▸ **TO DO**
The word "middle" occurs in some lines of the listing. Copy those lines.

• • • • • • •

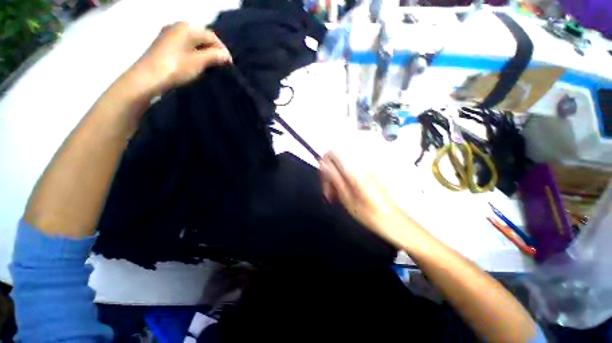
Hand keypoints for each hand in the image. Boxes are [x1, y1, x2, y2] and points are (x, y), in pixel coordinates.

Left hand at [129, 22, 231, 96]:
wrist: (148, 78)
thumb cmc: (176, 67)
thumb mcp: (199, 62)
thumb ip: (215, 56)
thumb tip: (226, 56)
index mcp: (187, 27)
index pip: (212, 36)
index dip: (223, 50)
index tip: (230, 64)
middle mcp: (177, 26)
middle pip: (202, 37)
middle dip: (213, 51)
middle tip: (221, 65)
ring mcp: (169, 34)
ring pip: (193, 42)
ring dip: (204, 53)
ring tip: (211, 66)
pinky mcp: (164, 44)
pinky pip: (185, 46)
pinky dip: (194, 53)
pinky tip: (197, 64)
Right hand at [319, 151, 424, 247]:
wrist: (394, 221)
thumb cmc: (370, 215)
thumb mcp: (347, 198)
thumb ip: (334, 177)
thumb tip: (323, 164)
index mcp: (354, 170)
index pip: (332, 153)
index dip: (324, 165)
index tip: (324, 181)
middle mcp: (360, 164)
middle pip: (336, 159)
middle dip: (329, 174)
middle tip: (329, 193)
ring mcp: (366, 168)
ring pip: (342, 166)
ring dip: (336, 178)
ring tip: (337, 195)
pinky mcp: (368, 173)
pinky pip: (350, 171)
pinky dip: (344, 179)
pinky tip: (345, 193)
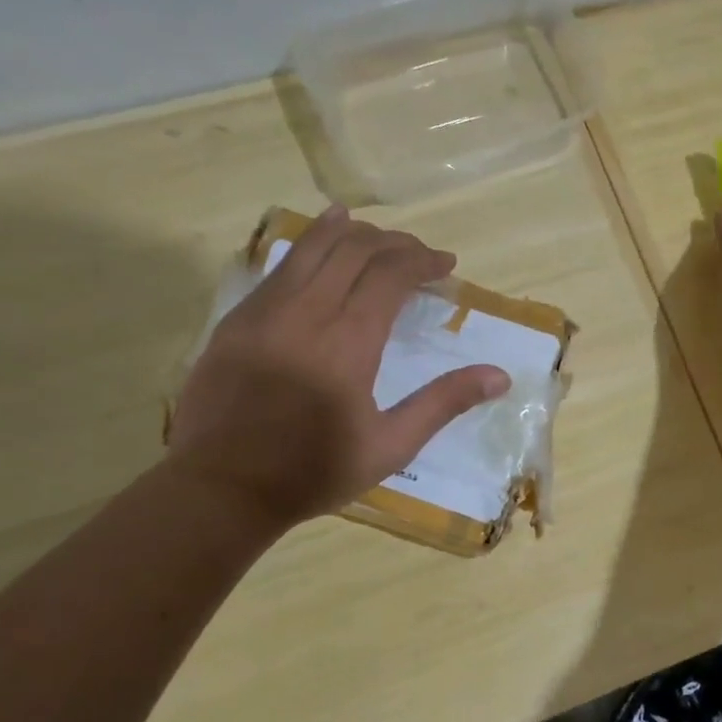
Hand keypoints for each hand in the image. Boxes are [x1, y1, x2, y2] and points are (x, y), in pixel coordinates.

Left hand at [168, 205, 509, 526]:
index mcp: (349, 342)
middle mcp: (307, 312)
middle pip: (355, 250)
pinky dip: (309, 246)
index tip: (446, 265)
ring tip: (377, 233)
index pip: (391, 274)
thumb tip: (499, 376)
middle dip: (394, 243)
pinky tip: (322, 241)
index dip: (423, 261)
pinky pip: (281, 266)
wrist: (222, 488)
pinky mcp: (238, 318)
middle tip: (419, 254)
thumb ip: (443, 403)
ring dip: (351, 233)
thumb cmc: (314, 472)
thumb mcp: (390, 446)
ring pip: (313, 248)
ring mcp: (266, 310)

• • • • • • •

▸ **RESPONSE**
middle mcp: (177, 26)
middle pip: (202, 37)
middle dip: (213, 51)
middle tip: (221, 65)
middle mcp: (360, 164)
middle pip: (336, 159)
middle dip: (329, 174)
middle tip: (329, 193)
middle mcp: (307, 312)
middle pip: (355, 250)
middle dip: (394, 243)
middle tip: (419, 254)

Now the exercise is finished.